Dataset entries
::::::::
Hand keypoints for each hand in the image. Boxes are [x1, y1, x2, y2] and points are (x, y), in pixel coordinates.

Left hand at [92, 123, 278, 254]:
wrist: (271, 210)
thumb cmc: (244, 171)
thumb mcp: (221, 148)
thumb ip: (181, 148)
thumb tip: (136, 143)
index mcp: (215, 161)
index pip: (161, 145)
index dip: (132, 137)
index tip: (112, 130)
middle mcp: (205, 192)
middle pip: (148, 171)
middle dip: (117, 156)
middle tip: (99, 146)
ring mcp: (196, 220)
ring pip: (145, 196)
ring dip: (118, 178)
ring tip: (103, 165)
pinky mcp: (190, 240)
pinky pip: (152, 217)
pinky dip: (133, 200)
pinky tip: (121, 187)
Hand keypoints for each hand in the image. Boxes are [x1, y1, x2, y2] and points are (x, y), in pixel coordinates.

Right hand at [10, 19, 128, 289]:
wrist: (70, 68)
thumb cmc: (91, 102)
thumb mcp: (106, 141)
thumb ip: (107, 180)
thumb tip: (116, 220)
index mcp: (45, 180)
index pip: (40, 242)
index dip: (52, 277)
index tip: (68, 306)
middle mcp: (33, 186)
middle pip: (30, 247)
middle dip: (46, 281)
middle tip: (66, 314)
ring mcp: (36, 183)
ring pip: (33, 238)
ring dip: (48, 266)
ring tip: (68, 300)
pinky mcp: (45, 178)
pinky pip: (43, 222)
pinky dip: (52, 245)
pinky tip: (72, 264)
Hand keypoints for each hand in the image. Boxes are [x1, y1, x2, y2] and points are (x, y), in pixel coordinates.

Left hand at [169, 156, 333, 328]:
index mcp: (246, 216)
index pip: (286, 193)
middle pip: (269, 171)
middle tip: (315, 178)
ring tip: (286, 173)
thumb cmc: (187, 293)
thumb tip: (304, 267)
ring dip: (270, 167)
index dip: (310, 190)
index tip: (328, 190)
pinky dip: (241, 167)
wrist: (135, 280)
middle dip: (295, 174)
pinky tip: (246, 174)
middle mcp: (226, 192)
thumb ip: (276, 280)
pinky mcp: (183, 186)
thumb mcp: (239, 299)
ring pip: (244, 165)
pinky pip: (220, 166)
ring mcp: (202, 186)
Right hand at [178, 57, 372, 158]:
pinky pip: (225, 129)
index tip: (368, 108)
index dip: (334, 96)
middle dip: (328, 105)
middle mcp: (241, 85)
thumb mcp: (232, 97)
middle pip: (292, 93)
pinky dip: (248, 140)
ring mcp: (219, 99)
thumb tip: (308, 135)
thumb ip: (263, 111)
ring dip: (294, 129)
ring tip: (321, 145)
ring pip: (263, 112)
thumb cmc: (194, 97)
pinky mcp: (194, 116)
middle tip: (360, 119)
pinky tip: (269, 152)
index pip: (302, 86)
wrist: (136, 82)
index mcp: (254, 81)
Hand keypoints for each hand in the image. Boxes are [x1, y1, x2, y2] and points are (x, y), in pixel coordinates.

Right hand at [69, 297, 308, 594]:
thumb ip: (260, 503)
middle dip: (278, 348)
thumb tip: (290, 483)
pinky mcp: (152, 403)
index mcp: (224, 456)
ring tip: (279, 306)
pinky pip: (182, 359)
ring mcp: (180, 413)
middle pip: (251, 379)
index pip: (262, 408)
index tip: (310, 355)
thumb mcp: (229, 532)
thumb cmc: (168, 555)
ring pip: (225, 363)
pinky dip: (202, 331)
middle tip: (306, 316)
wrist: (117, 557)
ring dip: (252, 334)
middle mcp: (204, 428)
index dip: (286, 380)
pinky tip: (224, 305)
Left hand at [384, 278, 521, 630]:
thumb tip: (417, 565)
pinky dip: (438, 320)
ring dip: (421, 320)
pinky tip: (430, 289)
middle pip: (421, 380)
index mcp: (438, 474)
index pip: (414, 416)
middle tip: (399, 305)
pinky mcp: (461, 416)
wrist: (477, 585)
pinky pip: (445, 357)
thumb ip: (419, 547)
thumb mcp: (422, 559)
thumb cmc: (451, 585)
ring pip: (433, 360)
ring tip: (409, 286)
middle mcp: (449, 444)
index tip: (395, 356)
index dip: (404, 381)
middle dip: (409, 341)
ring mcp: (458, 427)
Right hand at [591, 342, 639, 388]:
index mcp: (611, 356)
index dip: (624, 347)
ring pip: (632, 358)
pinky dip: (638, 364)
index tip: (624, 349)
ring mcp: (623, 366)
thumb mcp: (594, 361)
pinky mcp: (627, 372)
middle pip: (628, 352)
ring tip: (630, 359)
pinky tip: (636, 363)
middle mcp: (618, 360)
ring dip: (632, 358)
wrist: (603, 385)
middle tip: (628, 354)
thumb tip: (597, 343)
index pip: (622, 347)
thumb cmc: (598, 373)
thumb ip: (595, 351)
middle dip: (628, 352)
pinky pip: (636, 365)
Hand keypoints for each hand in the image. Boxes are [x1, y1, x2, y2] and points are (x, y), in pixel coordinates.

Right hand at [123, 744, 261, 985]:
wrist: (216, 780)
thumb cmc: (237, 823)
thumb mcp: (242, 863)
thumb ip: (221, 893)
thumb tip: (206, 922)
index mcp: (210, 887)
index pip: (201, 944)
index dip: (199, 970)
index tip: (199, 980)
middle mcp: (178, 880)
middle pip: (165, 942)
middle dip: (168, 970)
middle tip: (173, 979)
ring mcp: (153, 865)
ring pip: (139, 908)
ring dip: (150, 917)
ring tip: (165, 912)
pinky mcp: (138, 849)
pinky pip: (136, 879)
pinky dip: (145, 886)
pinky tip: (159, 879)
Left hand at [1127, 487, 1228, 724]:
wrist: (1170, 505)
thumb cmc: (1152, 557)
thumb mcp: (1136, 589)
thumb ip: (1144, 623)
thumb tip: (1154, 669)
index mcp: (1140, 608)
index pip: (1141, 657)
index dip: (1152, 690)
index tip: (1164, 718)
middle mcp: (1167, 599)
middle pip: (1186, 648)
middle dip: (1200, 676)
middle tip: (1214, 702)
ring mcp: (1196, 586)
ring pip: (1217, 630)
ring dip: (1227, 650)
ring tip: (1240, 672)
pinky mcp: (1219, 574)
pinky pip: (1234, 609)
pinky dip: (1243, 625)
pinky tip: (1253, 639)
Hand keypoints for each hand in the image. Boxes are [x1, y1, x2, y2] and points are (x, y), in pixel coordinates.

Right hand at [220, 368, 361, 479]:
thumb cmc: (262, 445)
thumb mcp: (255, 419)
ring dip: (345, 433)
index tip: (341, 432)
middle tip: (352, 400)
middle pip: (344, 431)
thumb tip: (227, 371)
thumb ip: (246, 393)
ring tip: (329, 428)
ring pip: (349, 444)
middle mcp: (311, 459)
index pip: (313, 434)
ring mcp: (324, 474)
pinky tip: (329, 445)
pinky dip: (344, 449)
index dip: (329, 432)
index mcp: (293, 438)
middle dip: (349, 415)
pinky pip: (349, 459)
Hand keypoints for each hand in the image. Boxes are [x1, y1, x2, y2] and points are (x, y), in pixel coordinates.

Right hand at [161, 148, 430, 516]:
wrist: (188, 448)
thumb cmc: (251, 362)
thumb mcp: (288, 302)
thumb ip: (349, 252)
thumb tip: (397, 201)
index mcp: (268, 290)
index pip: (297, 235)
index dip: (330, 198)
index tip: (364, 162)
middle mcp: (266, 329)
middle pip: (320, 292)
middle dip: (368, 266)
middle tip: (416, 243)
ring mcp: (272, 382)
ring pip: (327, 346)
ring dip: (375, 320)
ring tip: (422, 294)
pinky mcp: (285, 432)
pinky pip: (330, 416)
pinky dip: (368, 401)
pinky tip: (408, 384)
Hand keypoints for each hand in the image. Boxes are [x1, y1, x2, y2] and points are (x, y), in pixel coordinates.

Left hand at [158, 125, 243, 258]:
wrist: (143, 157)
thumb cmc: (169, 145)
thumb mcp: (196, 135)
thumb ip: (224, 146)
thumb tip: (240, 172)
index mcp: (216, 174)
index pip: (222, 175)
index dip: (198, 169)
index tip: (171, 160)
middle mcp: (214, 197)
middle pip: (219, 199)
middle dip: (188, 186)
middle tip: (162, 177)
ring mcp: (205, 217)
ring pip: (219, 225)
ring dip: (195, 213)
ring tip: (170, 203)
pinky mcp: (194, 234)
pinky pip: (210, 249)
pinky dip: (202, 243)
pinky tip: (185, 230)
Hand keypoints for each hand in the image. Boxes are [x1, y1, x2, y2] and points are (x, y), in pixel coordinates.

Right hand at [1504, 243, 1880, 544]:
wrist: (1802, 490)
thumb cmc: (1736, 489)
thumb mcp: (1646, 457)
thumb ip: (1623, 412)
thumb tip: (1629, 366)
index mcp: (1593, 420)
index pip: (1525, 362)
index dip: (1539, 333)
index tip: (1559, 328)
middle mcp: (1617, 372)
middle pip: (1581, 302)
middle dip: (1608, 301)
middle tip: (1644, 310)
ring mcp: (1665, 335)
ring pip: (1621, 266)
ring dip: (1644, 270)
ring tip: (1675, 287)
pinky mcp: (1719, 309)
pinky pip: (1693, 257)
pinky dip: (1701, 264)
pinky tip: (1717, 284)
::::::::
Prompt → Exact duplication is required for the lines above, from the line that contains "thumb ip: (419, 547)" to the line that contains "pinky mcp: (627, 372)", inclusive; omit all others.

Problem solution →
thumb ip: (419, 547)
thumb mcp: (422, 559)
thumb cmc: (451, 585)
ring pip: (433, 360)
ring tip: (409, 286)
middle mcp: (449, 444)
index tip: (395, 356)
index dip: (404, 381)
middle dip: (409, 341)
ring mcp: (458, 427)
Right hand at [591, 342, 639, 388]:
index mcp: (611, 356)
index dip: (624, 347)
ring pip: (632, 358)
pinky dip: (638, 364)
index tip: (624, 349)
ring mcp: (623, 366)
thumb mcp: (594, 361)
pinky mcp: (627, 372)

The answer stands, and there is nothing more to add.